Now I'm not much for the SEC stuff because corporate America has leeway to say and do darn near anything they want. ie, Corporate governance is as big a joke as ever. But I do love the Biden commentary.

Ole Joe is quite an arrogant SOB. Deep down he's an intellectually superior elitist but he's tried to keep it under wraps. I remember when I was a kid seeing his acerbic stab at someone who questioned his grades around the time of his run for the Presidency. "I'm sure I have an IQ higher than you" was his paraphrased response. That'll surely be dug out along with him lying about his grades if his ego gets the best of him and he actually thinks he can win the Presidency again.

I despise that jerk so much that I Googled him and found a hilarious blog link dedicated to the twirp.

Also thought the readers would like to see Henry Blodget's blog commentary about Google given your recent post.

Its_strange said...

I guess Jeff and his political party need a jerk like Biden around so the focus ain't always on Delay and his crowd.. Clinton did nothing about our national joke ,the SEC, and Bush has done the same and we have done the same.

john lichtenstein said...

Matt Welch over at Reason posted a few paragraphs from the transcript. For public meltdown lovers, this is pure gold.

Its_strange said...

I just read the SEC compliant against TTWO. These ttwo people didn't just park games a time or two , it seems like better than 10-12 times . They also just plain made sales up . I gotta believe the SEC had the DoJ look at it all . I will be shocked if they don't act .

Its_strange said...

The SEC complaints reads like the analysts and the company were in talks all the time . Here, read it

This has a serious stink to it

k said...

What are your thoughts on how conniving some of the guys of Enron were? I got to tell you, Enron: The Smartest Guys in the Room totally opened my eyes about the depths of their deceit.

iocaste said...

Wells notices issue only after extensive investigation, doc production, depositions, etc. Hence the delay.

Dan Beisiegel said...

Insightful post! Keep up the good work.

Jeff Matthews said...

"K": regarding Enron, I actually think "Conspiracy of Fools" is a better inside view of what went on at Enron, and should be required reading of any securities course.

Its_strange said...

Patrick and Roddy Boyd and Phil and Mary are going at it on blog . And it looks to me they want to drag Cramer into it .
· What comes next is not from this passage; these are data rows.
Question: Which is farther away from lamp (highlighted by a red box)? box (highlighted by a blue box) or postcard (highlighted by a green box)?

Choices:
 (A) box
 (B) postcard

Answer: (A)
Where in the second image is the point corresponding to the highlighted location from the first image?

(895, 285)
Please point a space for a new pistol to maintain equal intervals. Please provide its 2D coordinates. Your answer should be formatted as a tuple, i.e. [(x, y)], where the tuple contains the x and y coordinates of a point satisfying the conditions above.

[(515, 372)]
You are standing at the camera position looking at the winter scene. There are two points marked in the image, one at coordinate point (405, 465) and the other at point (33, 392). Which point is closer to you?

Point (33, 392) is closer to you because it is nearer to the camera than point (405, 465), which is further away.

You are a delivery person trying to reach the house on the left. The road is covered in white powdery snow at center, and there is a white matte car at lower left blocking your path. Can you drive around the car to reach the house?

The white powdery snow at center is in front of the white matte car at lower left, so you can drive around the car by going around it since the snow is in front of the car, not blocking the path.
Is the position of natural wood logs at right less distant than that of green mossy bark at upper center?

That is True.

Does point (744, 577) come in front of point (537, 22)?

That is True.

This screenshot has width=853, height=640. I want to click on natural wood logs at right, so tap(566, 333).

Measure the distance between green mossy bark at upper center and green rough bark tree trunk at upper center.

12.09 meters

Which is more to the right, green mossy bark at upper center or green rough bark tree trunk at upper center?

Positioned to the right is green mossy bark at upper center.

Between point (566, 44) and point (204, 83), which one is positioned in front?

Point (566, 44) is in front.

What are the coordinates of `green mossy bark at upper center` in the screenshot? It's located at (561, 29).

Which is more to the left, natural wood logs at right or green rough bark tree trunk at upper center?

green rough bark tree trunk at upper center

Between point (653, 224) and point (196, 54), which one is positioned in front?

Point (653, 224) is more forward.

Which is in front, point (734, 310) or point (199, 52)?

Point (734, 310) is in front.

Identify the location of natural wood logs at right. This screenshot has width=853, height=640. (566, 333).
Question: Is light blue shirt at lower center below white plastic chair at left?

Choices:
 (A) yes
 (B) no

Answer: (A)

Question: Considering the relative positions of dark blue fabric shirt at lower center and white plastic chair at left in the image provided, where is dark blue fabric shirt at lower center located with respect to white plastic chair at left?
Marc Cuban will be guest host on CNBC this Tuesday . ...

AllenCap said...

I think the real joke going on now is with sovereign bancorp. Don't like the nasty calls to replace management by your 2 largest shareholders? Why not just dilute their position and entrench management by selling 19.9% of yourself because if it was just .1% more the owners of the company would actually have to vote on it....gasp.

And the NYSE in a post-enron and post world com world sees nothing wrong with it.

THAT is a travesty.....maybe the SEC could spend a little time on that one.